Discussion Questions:

  1. All persons born or naturalized in the United States, and subject to the jurisdiction thereof, are citizens of the United States and of the State wherein they reside. No State shall make or enforce any law which shall abridge the privileges or immunities of citizens of the United States; nor shall any State deprive any person of life, liberty, or property, without due process of law; nor deny to any person within its jurisdiction the equal protection of the laws.” Discuss the impact that Section 1 of the 14th Amendment had on the definition of American citizenship, the precedent of Dred Scott, and the right of the federal government to check the power of individual states (pp. 517–30).
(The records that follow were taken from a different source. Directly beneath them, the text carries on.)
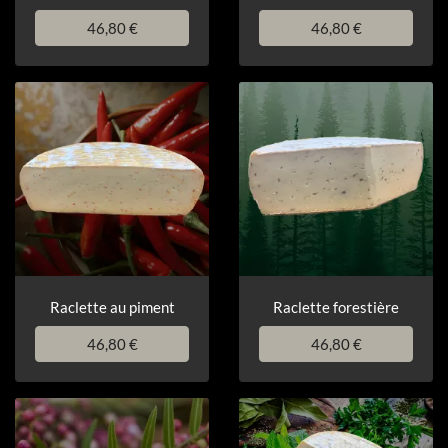
46,80 €
46,80 €
Raclette au piment
Raclette forestière
46,80 €
46,80 €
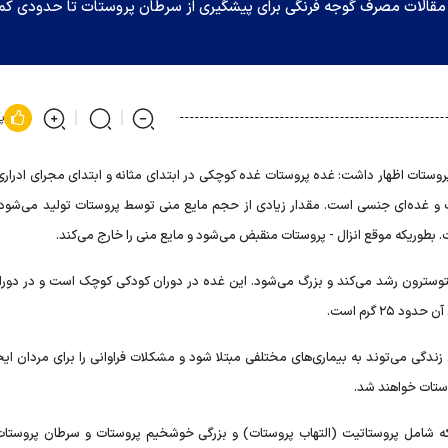
 مقالات مصرف گوجه فرنگی برای پیشگیری از سرطان پروستات تا حدودی ک
پ
ستات اظهار داشت: غده پروستات غده کوچکی در ابتدای مثانه و ابتدای مجرای ادراری
ت و غده‌ای جنسی است. مقدار زیادی از حجم مایع منی توسط پروستات تولید می‌شود 
بطوریکه موقع انزال - پروستات منقبض می‌شود و مایع منی را خارج می‌کند.
توسترون رشد می‌کند و بزرگ می‌شود. این غده در دوران کودکی کوچک است و در دورا
دگی می‌توند به بیماری‌های مختلفی مبتلا شود و مشکلات فراوانی را برای مردان ایجا
ه شامل پروستاتیت (التهاب پروستات) و بزرگی خوشخیم پروستات و سرطان پروستا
  2. Women’s groups, who had been former allies of the abolitionist movement, were deeply disappointed to be left out of the 14th and 15th Amendments, and some, like Stanton, viewed the ratification of these amendments as major setbacks to achieving women’s equality (especially with the introduction for the first time of the word “male” into the Constitution in the 14th Amendment). Was Stanton’s reaction justified? What do you think of the distinctions Douglass made between the abolitionist and women’s right movements (pp. 591–600)?
  3. Seneca Falls happened 72 years after the Declaration of Independence was signed, and the 19th Amendment was finally ratified 72 years after the Declaration of Sentiments (and 50 years after newly freedmen got the vote). Why did the “deep forces” against women’s vote prevail for so long (pp. 591–95)? What mistakes did Stanton and others make in their rhetoric at times to set back their own success (p. 598)?